An added complexity is that, for data like ratings and reviews, it is difficult to determine if they were impacted by the fact that the movie was nominated for an Oscar or not. In other words, we don’t have the ability to reconstruct the exact timeline of our data’s construction.
We must also note that despite our best efforts to cleanse the dataset, there may still be some inaccuracies in the data itself. The final dataset that we have compiled is a wide one with fairly small number of rows, due to the nature of the problem (after all this is a once a year event with a different set of contestants each year). This makes models prone to noise and overfitting, even though the selection of ensembles as our algorithm mitigates this risk to some extent. You can get access to our input dataset via this BigML shared link or via BigML’s dataset gallery here.
3. Data Exploration
A good warm-up exercise in any predictive task is a visual perusal of the data. One such fishing expedition using BigML’s Association Discovery capabilities netted some interesting associations:
Nominees for best film are usually dramas and biographies and seldom action films. Among the winners, we did not find a strong correlation with genre since the nominees already belong to a tight group of genres.
When using Association Discovery to find the most important correlations between the Oscars and other awards, we saw especially notable correlations with the Golden Globes or the Critics Choice awards, among a few others.

_Exercise directions_
According to the Oscar prediction passage, which other awards showed especially notable correlations with the Oscars? The lines that come next have nothing to do with the Oscar prediction passage.

_Dataset extract_
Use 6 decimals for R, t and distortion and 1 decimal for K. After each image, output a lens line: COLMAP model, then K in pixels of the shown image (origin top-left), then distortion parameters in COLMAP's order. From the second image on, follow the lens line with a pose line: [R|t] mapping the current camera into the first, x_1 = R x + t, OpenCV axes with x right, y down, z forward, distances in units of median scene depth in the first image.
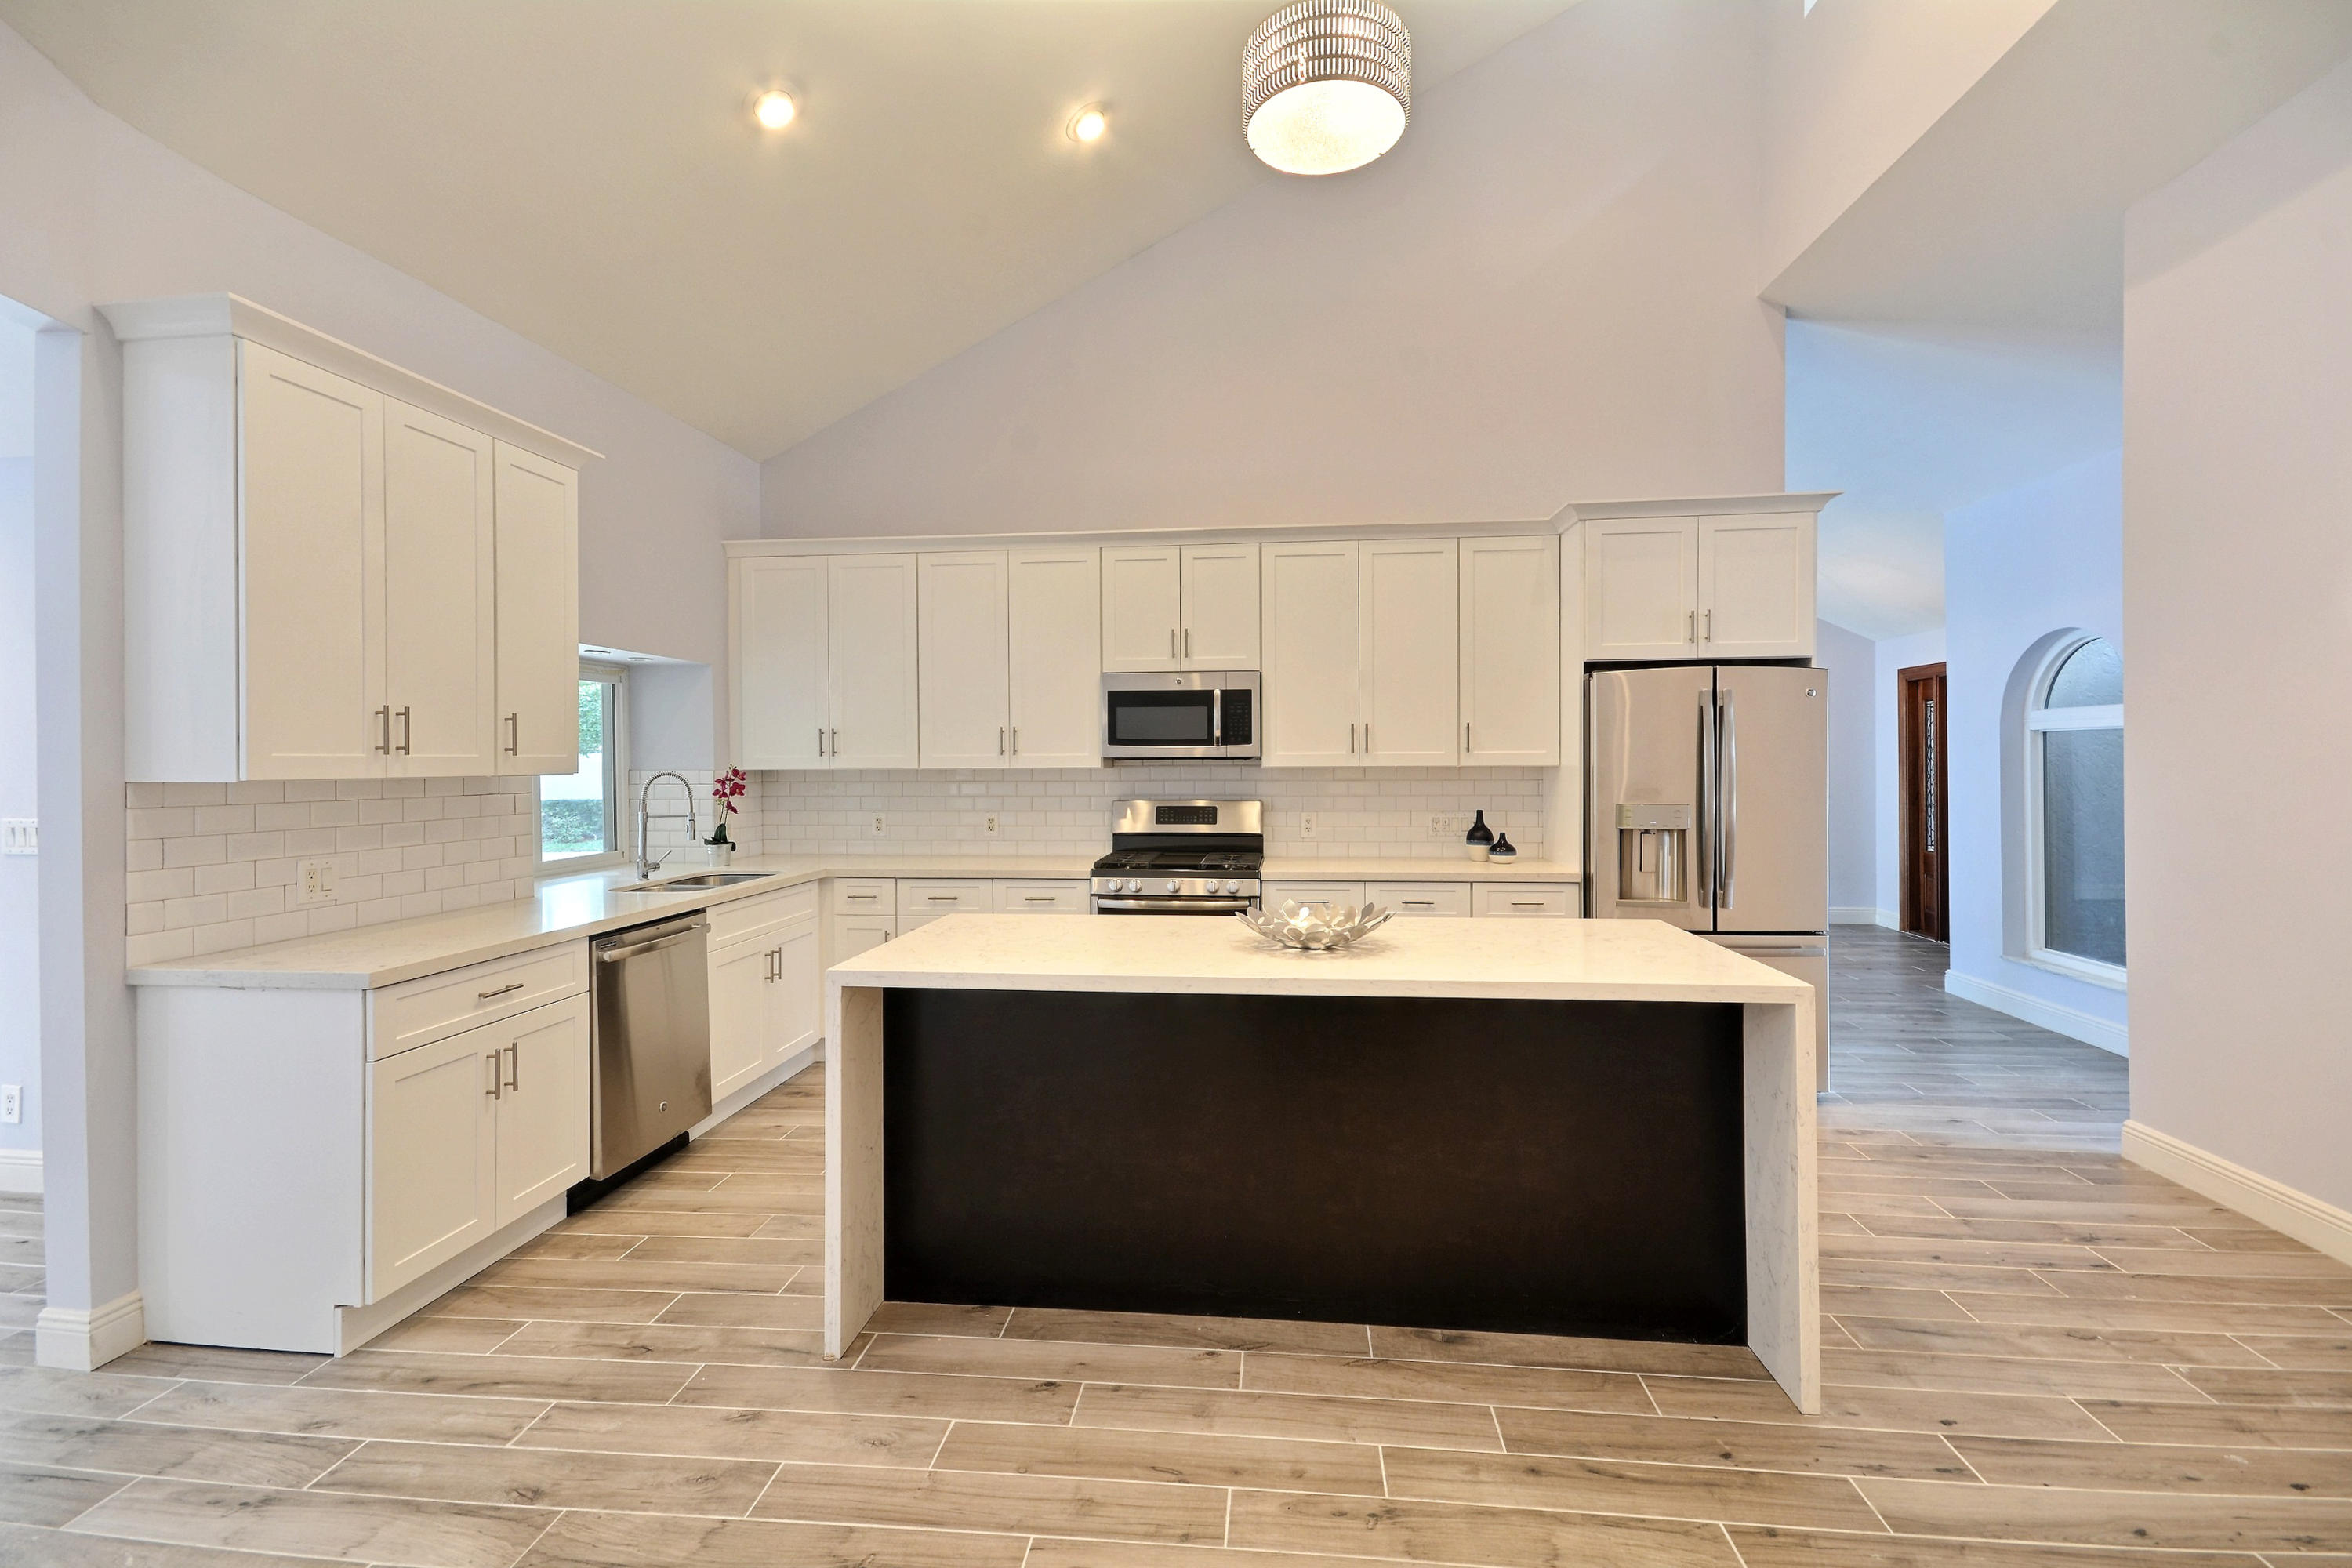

_Task output_
The Golden Globes and the Critics Choice awards.